蜜月
外は静かだった。
勇者が飛び立ってから、丸一日が経過している。
空は澄み渡り、街の喧騒も、鳥の声も遠く、あまりに穏やかだった。
──それが、かえって不気味だった。
私は、部屋の隅で毛布を肩まで被った僧侶レーネを見下ろしていた。
彼女は未だ震えを止めず、時折、呼吸すら忘れたように小さく固まっている。
「……貴女だけでも、逃げた方がいいのではないでしょうか」
私の声に、レーネの肩がぴくりと揺れた。
「……いやです」
すぐに返ってきたのは、かすれた声だった。
「……私を、置いていかないでください……みすてないで……」
彼女は、あの日から変わってしまった。
勇者の剣が、彼女に裁きの声を下したあの瞬間から。
自分の死を確信し、そのまま地面に崩れ落ち、声を漏らして泣いたその時から。
彼女は、何か大切なものを置き去りにしてしまったのだ。
「……怖かったですよね」
私は、彼女の髪に手を伸ばす。
優しく、何度も、ゆっくりと撫でてあげる。
「あがとう、すき」
レーネは寝ぼけるように、そう呟く。
毛布の奥から、鼻をすする音が聞こえた。
撫で続けるたびに、彼女の身体から少しずつ緊張が解けていく。
私の手を、子どものように両手で包み込むその仕草は、何かを求める赤子のようで。
──そのときだった。
レーネが、私の指を、口に含んだ。
「……え……?」
ぬるりとした感触が、指の腹を包む。
唇が吸いつき、舌が絡み、じゅるり、と音を立てる。
チュウ、チュウ……と、まるで赤ん坊が母の胸から乳を吸うように。
私は驚きに身を固くしたが──
やがてその姿が、何かに飢えている子供のように見えた。
安心を求めるように。
命綱のように、必死に、何かを埋めようとしている。
その姿に、胸の奥がじんと熱くなる。
母性──と言っていいのかわからない。
でも、守らなければと思った。
こんなに脆くて、誰かに依存しなければ壊れてしまいそうな命を、今度こそ。
──だから、決めた。
私はレーネの頭にそっとキスを落とす。
彼女はまだ指を吸っていたが、目はうっすらと潤んで、私を見つめていた。
「……レーネさん」
「……うん」
「一緒に、逃げましょう」
「……え?」
「……ふたりで。
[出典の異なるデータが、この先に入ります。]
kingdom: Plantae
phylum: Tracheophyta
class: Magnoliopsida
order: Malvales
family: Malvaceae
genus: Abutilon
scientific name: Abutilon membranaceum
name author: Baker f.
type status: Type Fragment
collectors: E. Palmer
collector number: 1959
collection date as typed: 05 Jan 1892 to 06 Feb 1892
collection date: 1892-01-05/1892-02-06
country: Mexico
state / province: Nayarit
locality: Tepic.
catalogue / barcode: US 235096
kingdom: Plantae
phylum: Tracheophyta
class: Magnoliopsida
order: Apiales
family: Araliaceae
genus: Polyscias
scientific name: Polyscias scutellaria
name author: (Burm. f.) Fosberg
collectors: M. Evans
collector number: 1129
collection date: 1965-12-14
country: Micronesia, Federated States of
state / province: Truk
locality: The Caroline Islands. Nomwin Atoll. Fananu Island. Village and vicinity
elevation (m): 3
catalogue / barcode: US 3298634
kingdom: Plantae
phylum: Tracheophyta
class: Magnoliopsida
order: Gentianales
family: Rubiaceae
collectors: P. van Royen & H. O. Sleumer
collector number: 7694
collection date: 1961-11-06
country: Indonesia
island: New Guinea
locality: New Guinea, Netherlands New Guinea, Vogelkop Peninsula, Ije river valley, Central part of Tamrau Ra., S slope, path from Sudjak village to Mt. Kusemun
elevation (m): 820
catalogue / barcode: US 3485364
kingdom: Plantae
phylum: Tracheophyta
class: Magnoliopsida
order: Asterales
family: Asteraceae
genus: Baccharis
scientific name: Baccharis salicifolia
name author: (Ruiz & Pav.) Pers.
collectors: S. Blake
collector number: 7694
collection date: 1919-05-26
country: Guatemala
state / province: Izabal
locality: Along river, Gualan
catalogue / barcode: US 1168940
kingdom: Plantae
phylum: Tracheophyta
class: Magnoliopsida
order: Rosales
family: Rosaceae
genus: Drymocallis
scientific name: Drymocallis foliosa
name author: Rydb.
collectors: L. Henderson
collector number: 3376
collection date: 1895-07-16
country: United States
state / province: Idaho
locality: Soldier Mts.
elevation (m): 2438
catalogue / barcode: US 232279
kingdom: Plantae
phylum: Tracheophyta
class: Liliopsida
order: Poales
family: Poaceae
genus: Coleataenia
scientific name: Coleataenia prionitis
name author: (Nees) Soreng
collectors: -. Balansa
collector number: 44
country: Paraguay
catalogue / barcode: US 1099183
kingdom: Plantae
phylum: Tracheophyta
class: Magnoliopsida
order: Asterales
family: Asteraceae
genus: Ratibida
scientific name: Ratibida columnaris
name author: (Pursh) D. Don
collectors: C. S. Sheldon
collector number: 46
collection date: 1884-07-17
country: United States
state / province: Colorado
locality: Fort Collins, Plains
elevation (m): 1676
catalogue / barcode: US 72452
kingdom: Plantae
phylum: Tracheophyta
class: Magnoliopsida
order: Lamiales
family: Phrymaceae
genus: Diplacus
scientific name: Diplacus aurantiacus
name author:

どこか遠く、勇者の手が届かないところへ」
その言葉に、彼女の瞳が静かに揺れた。
そして、小さく、か細く──けれど確かな声で、言った。
「……うん」
こうして、ふたりの脱出計画が始まった。
窓の外は、まだ穏やかだった。
だがこの静けさが、いつ破られるかわからない。
何時、勇者セラフィナが戻ってくるかわからないのだ。
時間はない。
私はレーネの手を取り、少しだけ強く握った。
今度は、絶対に見捨てないと誓いながら。